New Detroit chooses to increase rates 9% on rates that are already twice the national average on the people least able to pay ($75 a month when you live on less than $1000 is simply a hardship). And then, turn off the spigot on the poorest and most vulnerable; those behind for the measly amount of $150, or as also happened in many cases—those in good standing.
All the while water runs in the street from innumerable breaks, continues to flow to countless abandoned structures and businesses that owe 100s of thousands in debt to the Water Department aren’t touched. The golf clubs necessary to host all of the privatization deals being discussed still get theirs, $400,000 of debt to the Water Department notwithstanding.
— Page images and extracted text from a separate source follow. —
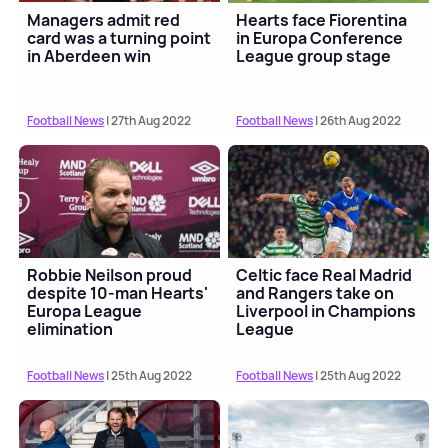
Managers admit red
Hearts face Fiorentina
card was a turning point
in Europa Conference
in Aberdeen win
League group stage
Football News
| 27th Aug 2022
Football News
| 26th Aug 2022
Robbie Neilson proud
Celtic face Real Madrid
despite 10-man Hearts'
and Rangers take on
Europa League
Liverpool in Champions
elimination
League
Football News
| 25th Aug 2022
Football News
| 25th Aug 2022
But what’s not necessary to those deals are all the black, and mostly poor, people who make up eighty-something percent of the Detroit’s population. More than unnecessary, they are an impediment to land values and real estate speculation and must be removed. Then the real ‘development’ can commence.
Remember when we learned about the end of Reconstruction, the introduction of share cropping, the end of black elected officials and the rise of Jim Crow? The promises of the Civil War and Reconstruction betrayed and abandoned? Well, I think we are looking at something analogous here now.
In the period after the Civil Rights movement a degree of black political power was won and exercised, a first since Reconstruction; this time, instead of in the local and state governments of the defeated South, it was in the mainly large, northern industrial, urban centers, backed up by municipal and other unions, that black folks held a modicum of autonomy and social power.
With the disenfranchisement of a majority of Michigan’s black citizens, privatization of city services and schools, the ‘Right to Work’ enactments and the end of manufacturing and with it, hope at bettering your position through work, we can add what amounts to forced removal of unwanted population from those cities, so that the land might be more profitably exploited.
Black people have been systematically stripped of the gains made in the previous struggle. As well, the social positions from which to defend those gains, like unions and municipal controls, have been decimated.
The era of Civil Rights is long over. In many ways, it has been defeated. It is the end of the Second Reconstruction we are living through now; in our cities, before our eyes. This time in the era of neo-liberalism, and of the first black President.
Here is an essential talk from Glen Ford from this week giving some background and context on this process. Racialized capitalism as agent of renewal is a disaster for black, brown and poor people.
When landlords don’t pay water bills, tenants get shut off without warning or recourse. Landlords don’t live there, so they can ignore bills and keep their own water in their homes in the suburbs or wherever they live. When water is shut off, Child Protective Services can take your children from you. Both parents and children become refugees. The overall effects of shutting off tenant water are a bit like literally bombing people.